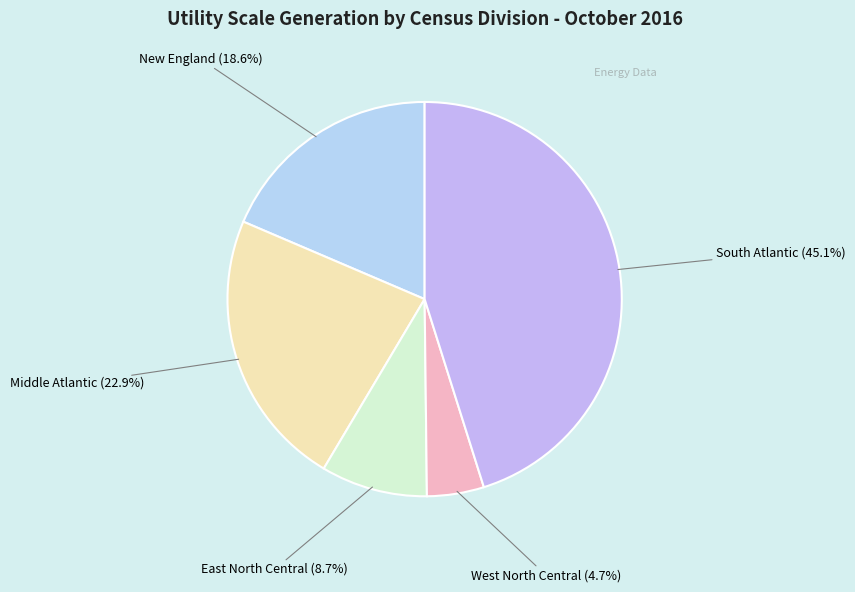

Approximately how many times larger is the value at New England compared to South Atlantic?

0.4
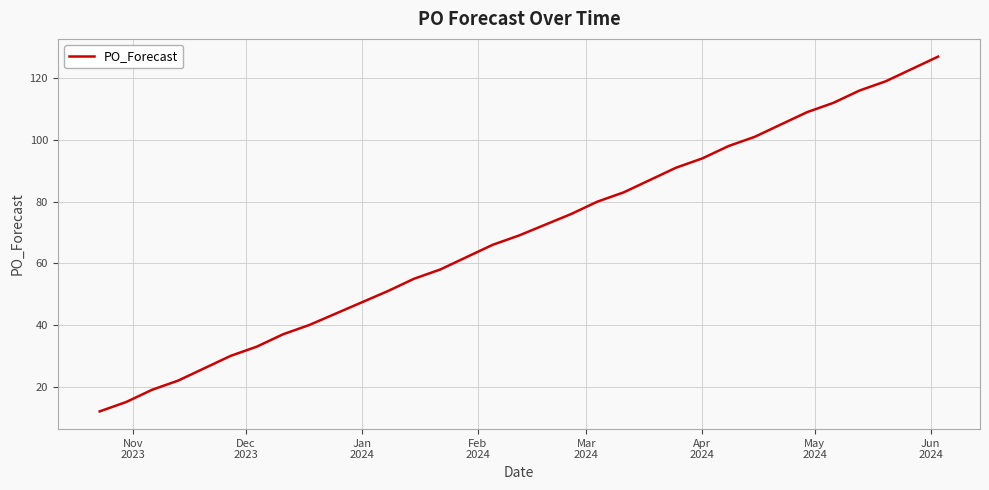

What is the difference between the maximum and minimum values?

115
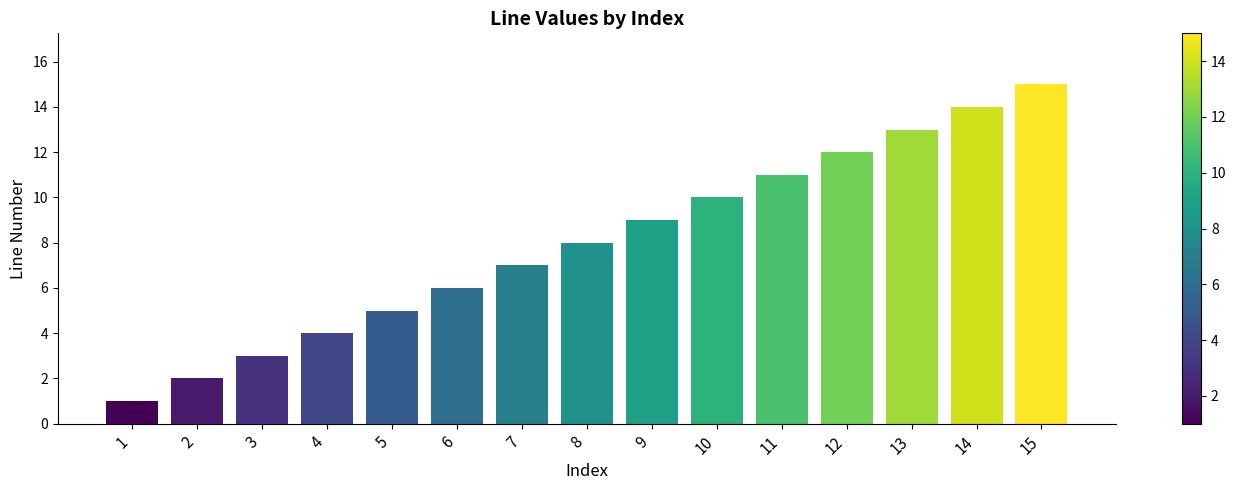

Rank the categories by value from highest to lowest.

15, 14, 13, 12, 11, 10, 9, 8, 7, 6, 5, 4, 3, 2, 1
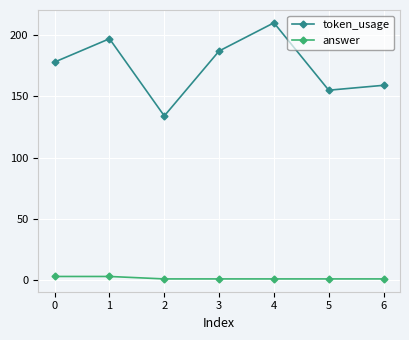

What is the total value across all series at 2?

135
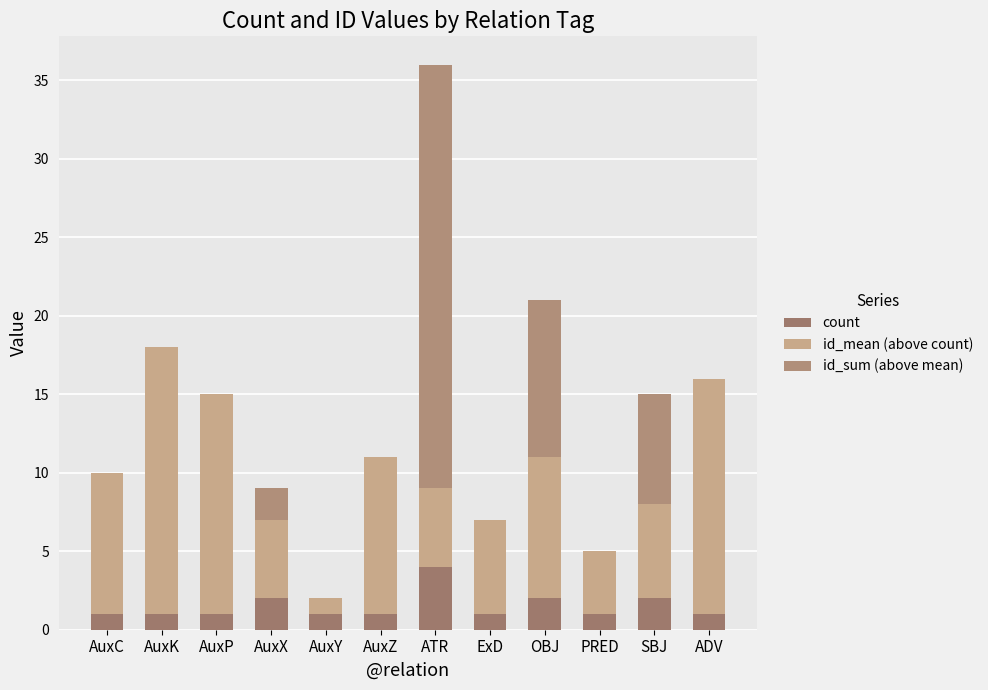

How many data points does each series have?

12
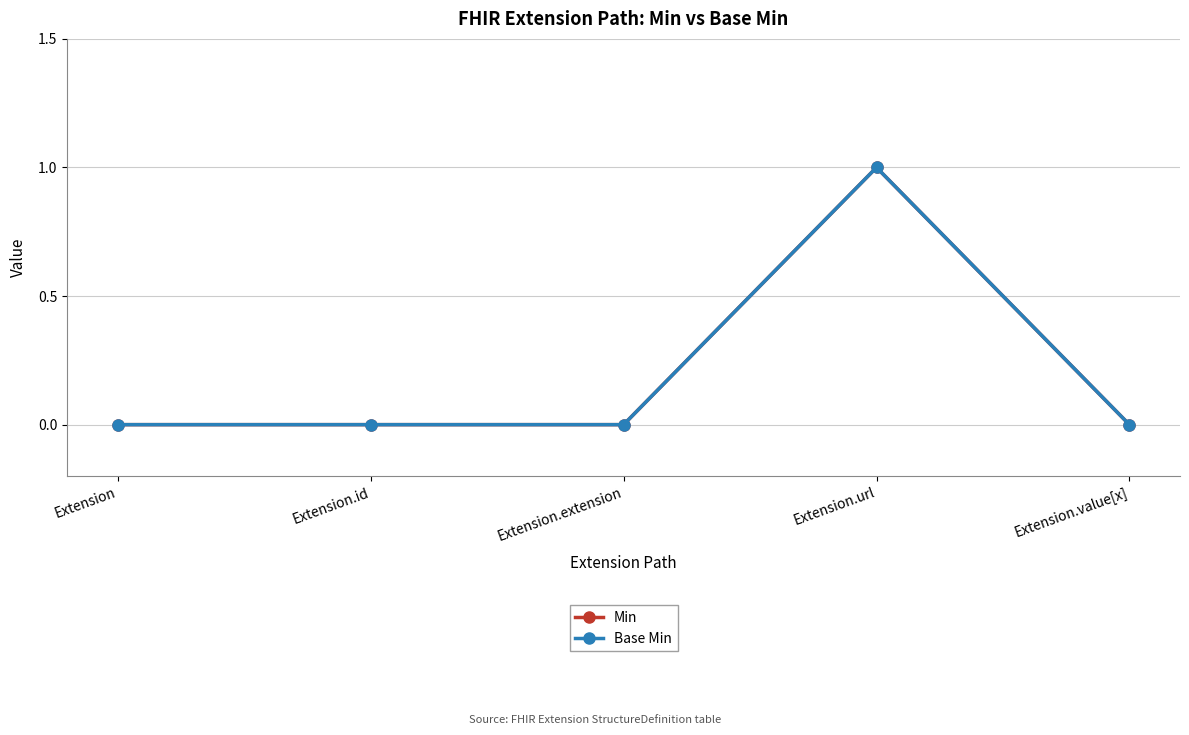

Which label corresponds to the largest value in the chart?

Extension.url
□ □ □ □
Reproduce the entire listing above word for word, omitting the pictures.

Approximately how many times larger is the value at New England compared to South Atlantic?

0.4

What is the difference between the maximum and minimum values?

115

Rank the categories by value from highest to lowest.

15, 14, 13, 12, 11, 10, 9, 8, 7, 6, 5, 4, 3, 2, 1

What is the total value across all series at 2?

135

How many data points does each series have?

12

Which label corresponds to the largest value in the chart?

Extension.url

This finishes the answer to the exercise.